■ **Job item**
Rewrite the entries starting at the line that contains "At how many" and ending after the line that contains "Fjárlög 2019", changing "series" to "dataset" and keeping everything else the same. Leave the pictures out of your answer.

■ **Entries provided**
........

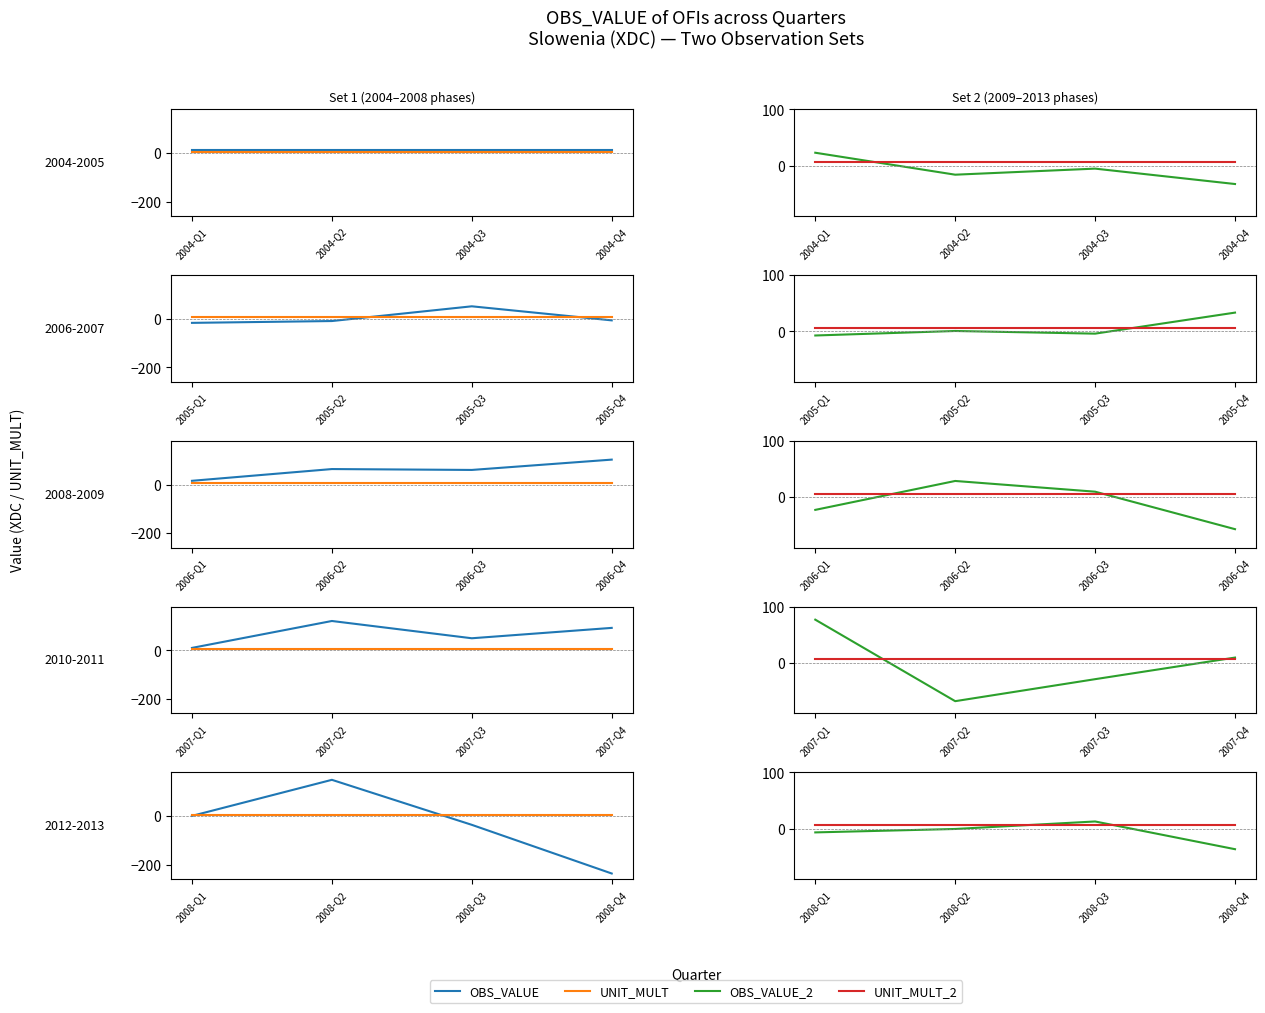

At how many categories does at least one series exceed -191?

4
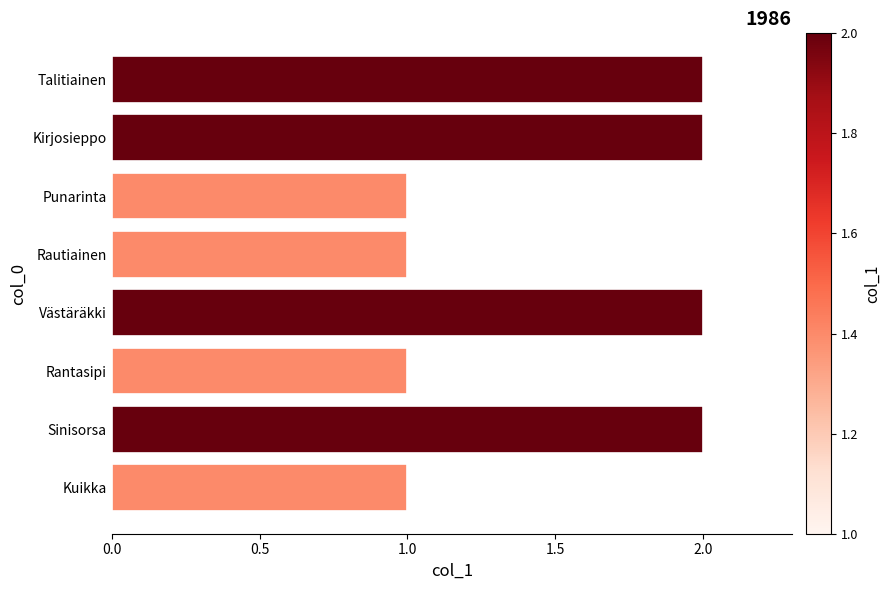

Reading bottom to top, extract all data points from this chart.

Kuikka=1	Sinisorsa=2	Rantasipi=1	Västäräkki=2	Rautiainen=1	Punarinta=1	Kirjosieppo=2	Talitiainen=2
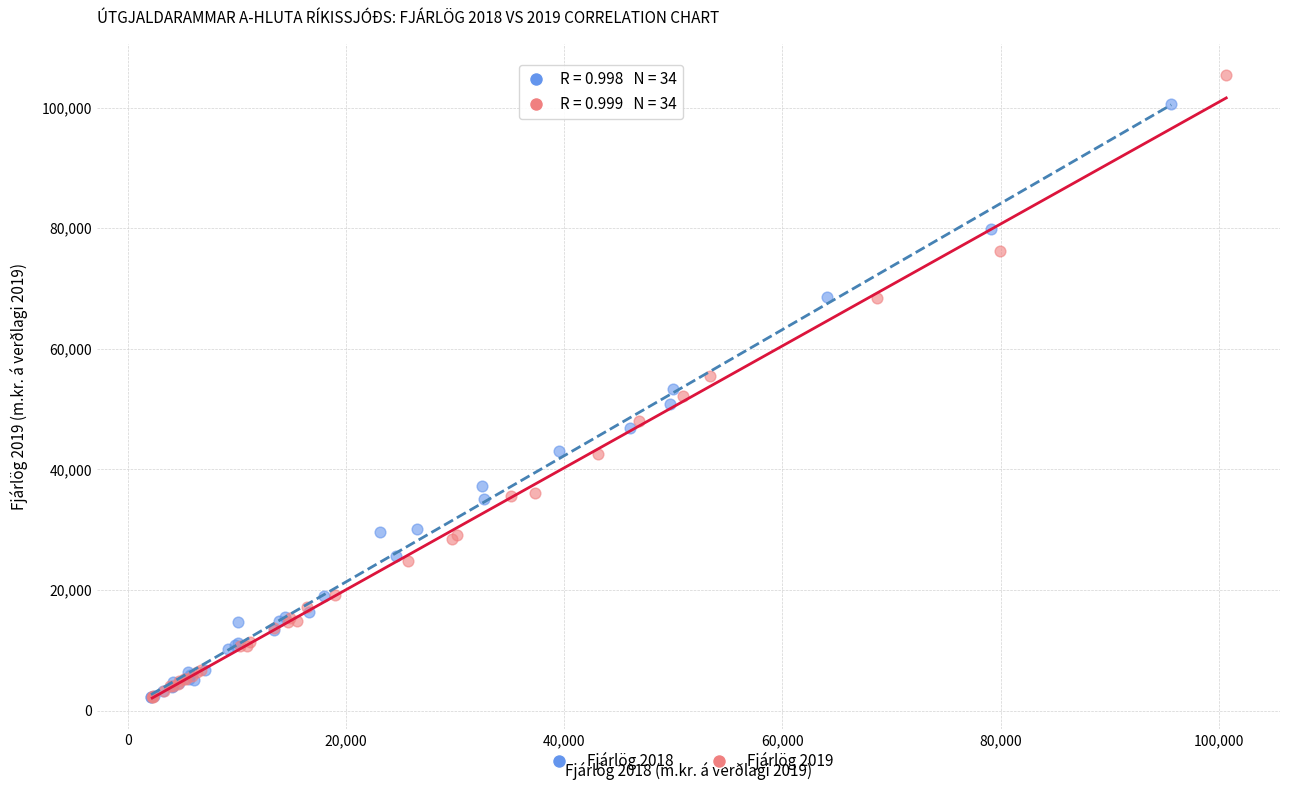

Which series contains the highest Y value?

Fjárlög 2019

........

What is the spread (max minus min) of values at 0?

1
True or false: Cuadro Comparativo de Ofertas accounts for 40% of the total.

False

........

■ **Solution**
At how many categories does at least one dataset exceed -191?

4

Reading bottom to top, extract all data points from this chart.

Kuikka=1	Sinisorsa=2	Rantasipi=1	Västäräkki=2	Rautiainen=1	Punarinta=1	Kirjosieppo=2	Talitiainen=2

Which dataset contains the highest Y value?

Fjárlög 2019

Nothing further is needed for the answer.